• [DOKUMENT]
-*-
Sophie Hunger gestaltet ein Reflektor-Festival in der Elbphilharmonie – das in seiner Unberechenbarkeit auch die Vielseitigkeit der Schweizer Singer-Songwriterin abbildet. Ein Portrait.

Text: Stefan Franzen, 1.10.2024

 

»Ich habe nichts studiert, ich bin so die Feld-Wald-Wiesen-Hobbymusikerin. Und ich bin einfach größenwahnsinnig.« So charakterisierte sich Anfang 2009 die damals 25-jährige Sophie Hunger, und das war beides zugleich, kokettes Understatement und gesundes Selbstbewusstsein – eine irgendwie typische Mischung für diese junge Schweizerin, die seinerzeit für uns Deutsche scheinbar aus dem Nichts kam. Gerade war ihr Debüt »Monday’s Ghost« erschienen, war wie eine Rakete auf Platz 1 der Schweizer Charts geschnellt. Vom Publikumsliebling avancierte sie auch hierzulande rasch zum Feuilleton-Darling, mit klugen, rätselhaften und hintergründigen Texten, einer außergewöhnlichen Tonsprache zwischen Folk, Kammerjazz und Indie-Rock – und, ja, mit einer unvergleichlichen Bühnenpräsenz.
-*-
• [DATENAUSZUG]
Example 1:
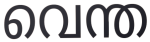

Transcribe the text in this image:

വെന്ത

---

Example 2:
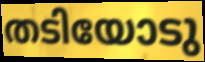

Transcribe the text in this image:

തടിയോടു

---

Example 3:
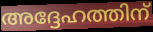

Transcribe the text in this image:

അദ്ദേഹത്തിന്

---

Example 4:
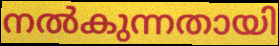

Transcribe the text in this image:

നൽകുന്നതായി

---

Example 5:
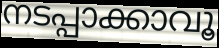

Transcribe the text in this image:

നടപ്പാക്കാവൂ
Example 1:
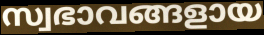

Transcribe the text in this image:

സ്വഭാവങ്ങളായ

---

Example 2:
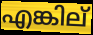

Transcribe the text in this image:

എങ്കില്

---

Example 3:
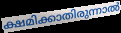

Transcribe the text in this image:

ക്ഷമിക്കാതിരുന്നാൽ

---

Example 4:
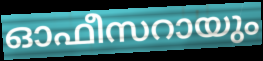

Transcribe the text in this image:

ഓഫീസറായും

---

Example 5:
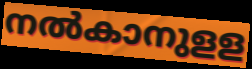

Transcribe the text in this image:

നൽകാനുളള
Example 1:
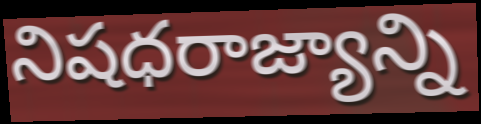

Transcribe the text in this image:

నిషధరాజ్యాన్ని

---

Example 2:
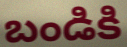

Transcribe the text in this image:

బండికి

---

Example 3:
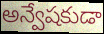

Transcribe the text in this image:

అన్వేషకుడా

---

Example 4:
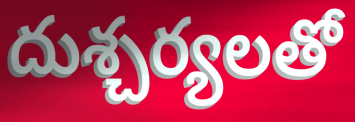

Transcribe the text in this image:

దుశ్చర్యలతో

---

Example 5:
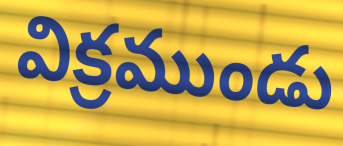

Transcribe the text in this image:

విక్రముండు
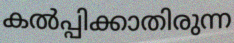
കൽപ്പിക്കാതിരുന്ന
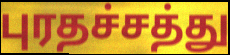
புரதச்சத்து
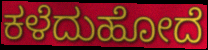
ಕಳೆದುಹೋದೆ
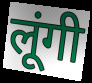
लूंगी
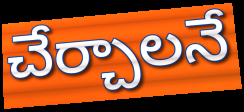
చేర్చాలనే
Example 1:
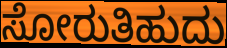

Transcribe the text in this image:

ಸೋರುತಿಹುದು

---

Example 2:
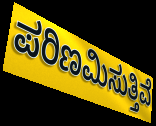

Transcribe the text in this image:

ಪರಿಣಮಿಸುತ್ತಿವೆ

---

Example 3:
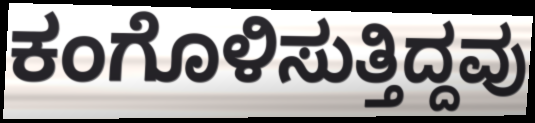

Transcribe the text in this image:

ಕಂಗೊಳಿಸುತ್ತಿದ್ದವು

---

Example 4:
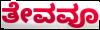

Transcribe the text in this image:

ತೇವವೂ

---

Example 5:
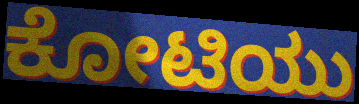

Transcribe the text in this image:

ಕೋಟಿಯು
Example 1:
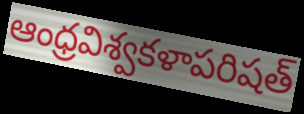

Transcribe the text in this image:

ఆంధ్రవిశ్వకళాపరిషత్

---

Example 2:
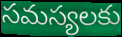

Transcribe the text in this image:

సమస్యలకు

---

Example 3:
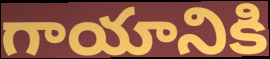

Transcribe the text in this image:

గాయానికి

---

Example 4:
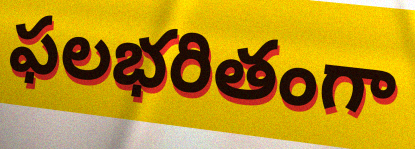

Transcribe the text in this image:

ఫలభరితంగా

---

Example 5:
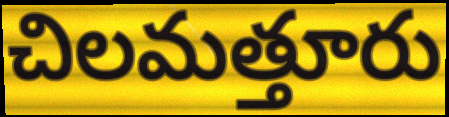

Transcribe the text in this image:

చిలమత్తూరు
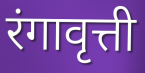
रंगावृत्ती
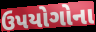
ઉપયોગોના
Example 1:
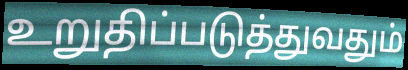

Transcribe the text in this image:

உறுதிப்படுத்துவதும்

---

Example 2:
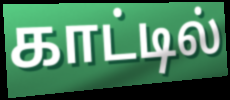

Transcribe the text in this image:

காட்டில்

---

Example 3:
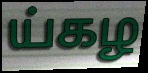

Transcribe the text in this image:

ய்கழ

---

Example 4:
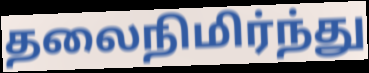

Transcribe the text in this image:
-*-
• [ZIEL DER ÜBUNG]
Schreiben Sie aus dem Text über Sophie Hunger die Passage von „Sophie Hunger gestaltet“ bis einschließlich „abbildet. Ein Portrait.“ wörtlich ab.

• [DIE LÖSUNG]
Sophie Hunger gestaltet ein Reflektor-Festival in der Elbphilharmonie – das in seiner Unberechenbarkeit auch die Vielseitigkeit der Schweizer Singer-Songwriterin abbildet. Ein Portrait.